*Given entries:*
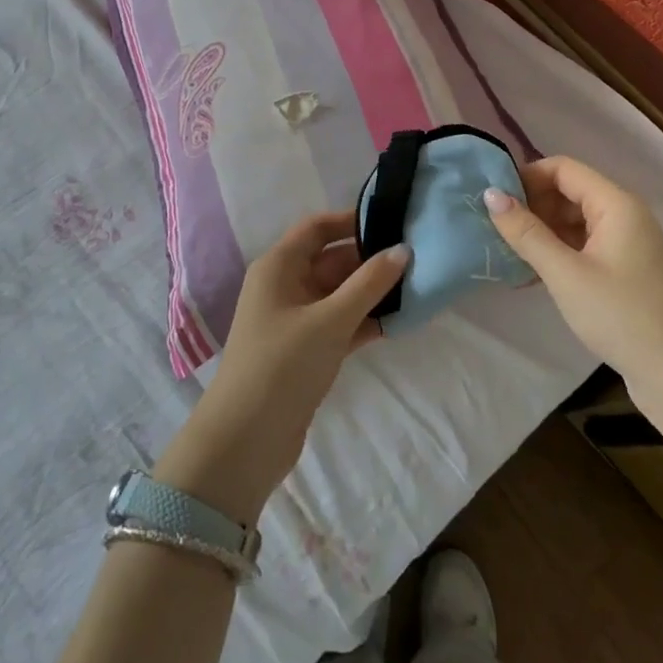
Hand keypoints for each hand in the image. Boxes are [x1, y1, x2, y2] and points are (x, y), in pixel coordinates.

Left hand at [155, 214, 407, 523]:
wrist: (245, 441)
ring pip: (339, 293)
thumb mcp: (330, 320)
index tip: (392, 221)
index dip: (351, 220)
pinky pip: (340, 323)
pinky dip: (365, 321)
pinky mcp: (306, 351)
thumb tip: (402, 249)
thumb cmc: (283, 365)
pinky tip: (400, 321)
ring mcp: (295, 320)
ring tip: (417, 286)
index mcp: (278, 267)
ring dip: (372, 292)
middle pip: (332, 260)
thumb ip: (369, 283)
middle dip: (370, 259)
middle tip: (416, 257)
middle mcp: (285, 286)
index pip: (317, 228)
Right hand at [486, 155, 662, 395]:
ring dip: (541, 230)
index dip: (526, 177)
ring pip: (573, 218)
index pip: (563, 168)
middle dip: (532, 205)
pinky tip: (531, 272)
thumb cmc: (621, 316)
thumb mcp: (566, 274)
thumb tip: (490, 194)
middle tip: (496, 229)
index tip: (493, 199)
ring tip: (507, 251)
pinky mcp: (623, 266)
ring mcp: (625, 241)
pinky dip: (557, 250)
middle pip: (568, 190)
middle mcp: (623, 213)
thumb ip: (526, 233)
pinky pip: (583, 242)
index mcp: (615, 203)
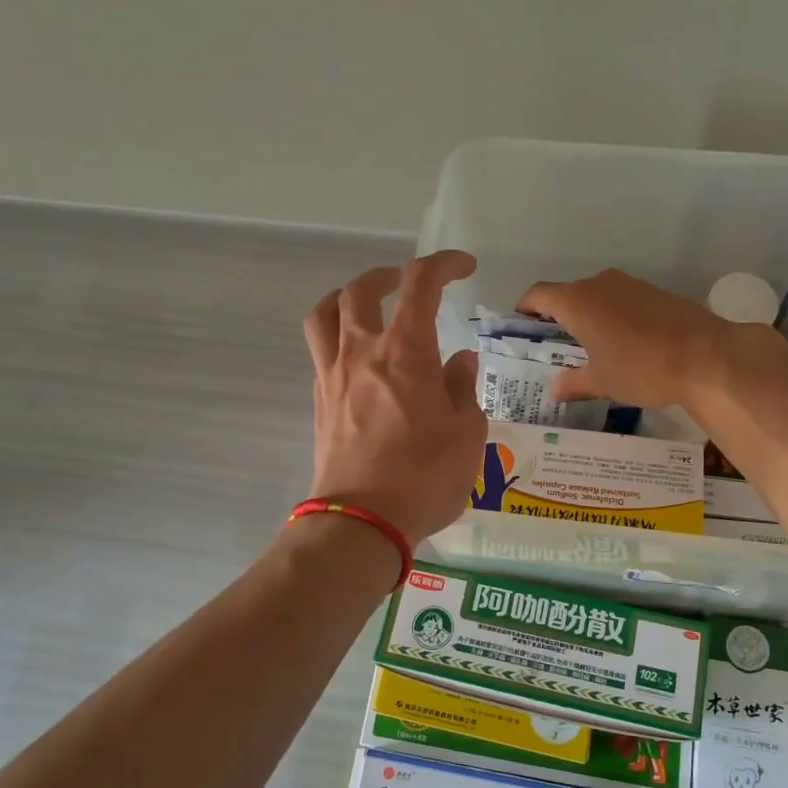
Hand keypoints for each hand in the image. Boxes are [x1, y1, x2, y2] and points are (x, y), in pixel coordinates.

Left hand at [304, 251, 487, 544]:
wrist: (361, 522)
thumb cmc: (424, 476)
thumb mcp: (466, 432)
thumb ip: (463, 387)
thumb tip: (458, 360)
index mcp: (406, 351)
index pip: (420, 284)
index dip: (443, 264)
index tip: (464, 267)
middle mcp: (362, 352)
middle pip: (360, 290)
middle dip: (387, 276)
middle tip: (408, 284)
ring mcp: (333, 376)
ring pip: (324, 314)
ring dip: (346, 297)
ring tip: (366, 306)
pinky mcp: (320, 402)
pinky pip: (321, 351)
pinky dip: (338, 338)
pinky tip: (360, 359)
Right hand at [517, 269, 734, 408]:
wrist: (707, 357)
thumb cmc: (641, 368)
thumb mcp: (602, 382)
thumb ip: (574, 382)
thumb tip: (555, 387)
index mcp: (577, 302)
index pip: (538, 294)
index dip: (526, 308)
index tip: (522, 326)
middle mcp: (599, 284)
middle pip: (567, 294)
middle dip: (558, 317)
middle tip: (556, 346)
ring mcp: (630, 285)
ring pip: (597, 296)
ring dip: (589, 316)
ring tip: (591, 347)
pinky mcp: (655, 292)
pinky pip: (621, 300)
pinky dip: (614, 317)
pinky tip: (624, 343)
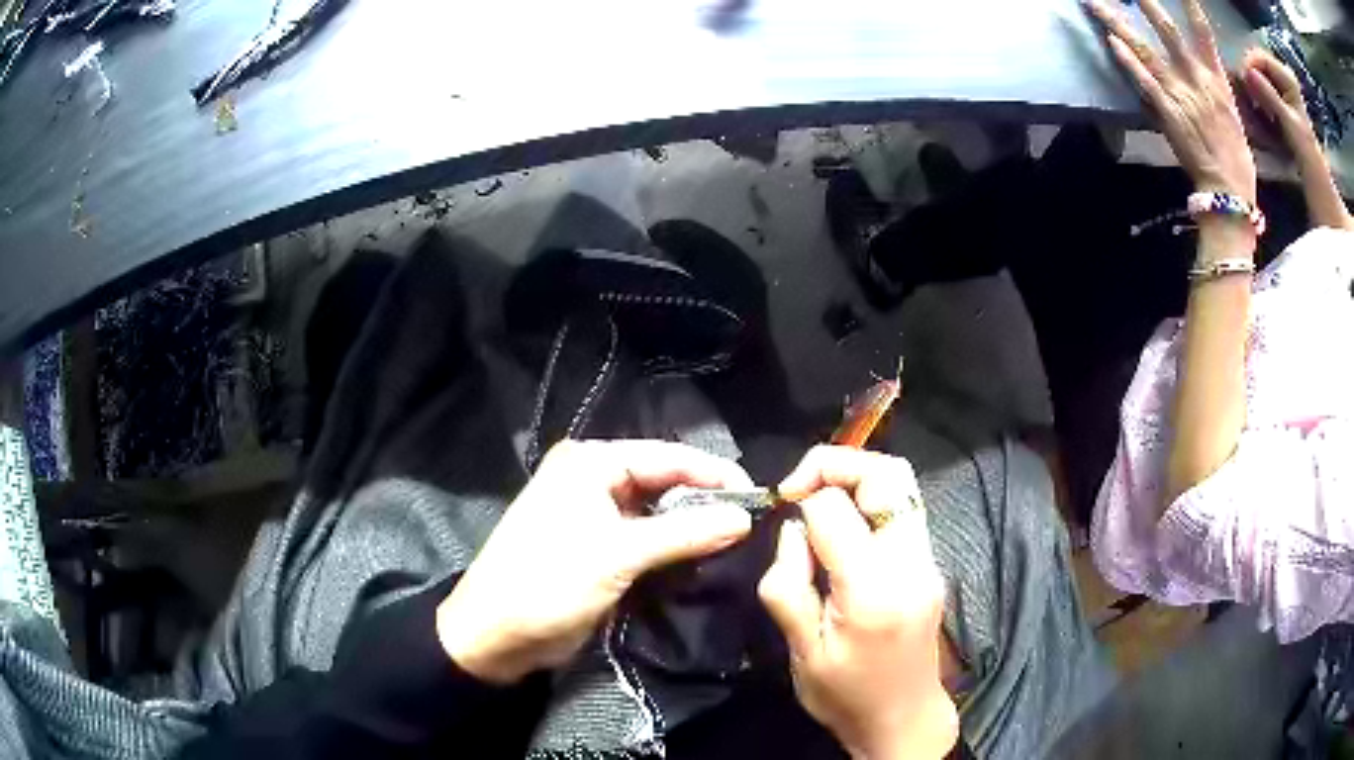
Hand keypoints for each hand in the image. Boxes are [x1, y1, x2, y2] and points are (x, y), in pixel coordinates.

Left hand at [437, 440, 753, 683]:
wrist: (496, 634)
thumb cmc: (549, 582)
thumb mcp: (619, 555)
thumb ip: (685, 533)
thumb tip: (745, 517)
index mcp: (590, 463)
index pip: (667, 456)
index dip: (714, 474)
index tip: (759, 493)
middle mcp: (592, 478)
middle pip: (663, 481)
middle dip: (705, 500)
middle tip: (752, 520)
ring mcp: (593, 513)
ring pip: (656, 511)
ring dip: (690, 526)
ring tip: (736, 539)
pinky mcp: (596, 545)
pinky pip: (644, 537)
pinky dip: (671, 546)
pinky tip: (701, 556)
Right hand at [759, 446, 957, 759]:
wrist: (903, 719)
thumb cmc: (845, 696)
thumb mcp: (800, 652)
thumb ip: (788, 584)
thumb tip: (794, 529)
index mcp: (873, 590)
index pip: (835, 508)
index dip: (802, 502)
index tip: (782, 514)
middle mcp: (911, 563)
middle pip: (886, 474)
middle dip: (836, 465)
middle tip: (801, 487)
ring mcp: (927, 561)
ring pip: (901, 483)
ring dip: (856, 477)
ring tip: (820, 500)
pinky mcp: (929, 564)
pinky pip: (903, 508)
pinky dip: (870, 499)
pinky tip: (843, 527)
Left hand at [1085, 0, 1256, 205]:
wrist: (1230, 192)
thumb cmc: (1235, 157)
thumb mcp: (1232, 114)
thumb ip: (1215, 85)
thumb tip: (1200, 64)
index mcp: (1217, 79)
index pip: (1203, 32)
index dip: (1190, 6)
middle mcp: (1198, 79)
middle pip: (1168, 31)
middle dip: (1146, 2)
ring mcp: (1182, 94)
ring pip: (1147, 50)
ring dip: (1119, 23)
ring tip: (1094, 3)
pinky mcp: (1169, 112)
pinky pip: (1145, 81)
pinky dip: (1128, 61)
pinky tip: (1110, 41)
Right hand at [1240, 48, 1353, 230]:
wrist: (1317, 177)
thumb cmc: (1306, 153)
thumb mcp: (1289, 122)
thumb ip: (1269, 95)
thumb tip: (1247, 72)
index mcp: (1287, 76)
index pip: (1260, 56)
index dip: (1250, 66)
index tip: (1246, 86)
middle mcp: (1282, 73)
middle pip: (1257, 63)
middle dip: (1251, 79)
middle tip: (1250, 100)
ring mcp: (1281, 83)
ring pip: (1257, 74)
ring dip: (1253, 89)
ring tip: (1255, 108)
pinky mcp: (1278, 94)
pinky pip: (1260, 85)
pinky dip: (1256, 96)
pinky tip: (1259, 111)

*Exercise brief:* Indicate how many lines of the material contain the string "wrist", giving the number and nothing more.

*Answer area:* 7